There can be little doubt that the article would make painful reading for Cathy McLennan, whose memoir Saltwater (link is to my blogpost) is unsparingly criticised, but it’s not the first time the book has been given the treatment (see ‘Crocodile Tears‘ by Russell Marks in Overland Summer 2019), and it’s hard not to see the force of Watego’s argument that the editors who spiked the story were mistaken to override the judgment of the two First Nations editors of the special issue as well as two anonymous peer-reviewers.
Back to the story of the article being spiked:
After much back and forth, the managing editor and editor-in-chief advised that this work was not publishable in any form because it apparently posed a threat of defamation because the white woman author of the book I was critiquing wouldn’t like my review … Her real concern was that there was an imputation that the author of the book was racist.(Page 76)

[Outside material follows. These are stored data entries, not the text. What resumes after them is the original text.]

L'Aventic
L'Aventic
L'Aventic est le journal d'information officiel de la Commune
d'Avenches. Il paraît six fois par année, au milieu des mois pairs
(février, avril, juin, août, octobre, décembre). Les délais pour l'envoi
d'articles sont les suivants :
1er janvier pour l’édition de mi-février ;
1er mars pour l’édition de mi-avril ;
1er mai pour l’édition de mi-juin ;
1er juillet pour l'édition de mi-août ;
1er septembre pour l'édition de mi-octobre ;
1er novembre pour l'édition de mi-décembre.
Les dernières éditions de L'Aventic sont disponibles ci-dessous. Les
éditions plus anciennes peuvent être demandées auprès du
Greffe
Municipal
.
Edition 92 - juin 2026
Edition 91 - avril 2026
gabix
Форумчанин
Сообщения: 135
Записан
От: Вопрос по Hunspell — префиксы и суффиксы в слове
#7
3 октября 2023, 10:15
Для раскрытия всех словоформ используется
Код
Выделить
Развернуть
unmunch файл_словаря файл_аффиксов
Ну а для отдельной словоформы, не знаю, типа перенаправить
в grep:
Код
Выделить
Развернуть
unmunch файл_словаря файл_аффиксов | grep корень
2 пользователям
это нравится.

This sounds like arse-covering to me, and I expect academics of all kinds run into it all the time. The book being criticised was, after all, written by a lawyer.
Watego’s next sentence is the killer:
Now I didn’t say the author was racist, but I did have about 180 footnotes, three-quarters of which were direct quotes from the text that cited animalistic references to the Aboriginal characters.
On first reading, I took this to be a bit of smart-aleckery: ‘I didn’t say she was a racist, I just gave 180 examples of her racism.’ But it’s more interesting than that. However emphatic she is about the harmful nature the book, she really isn’t imputing malice to the writer. Her argument is that we colonisers are so imbued with the notion of our own superiority – so enmeshed in a racist and colonising system of thought and practice – that no matter how good our intentions or sincere our anti-racist attitudes, we fuck up.
And this is at the heart of the storytelling war, and the dangers confronting the sovereign storyteller in the colony. We simply are not permitted to speak freely and truthfully about the violence we are subject to.
The book as a whole is a living contradiction of that last sentence. Thank you Chelsea Watego and University of Queensland Press for this abrasive, uncompromising, sometimes hilarious piece of free and truthful telling.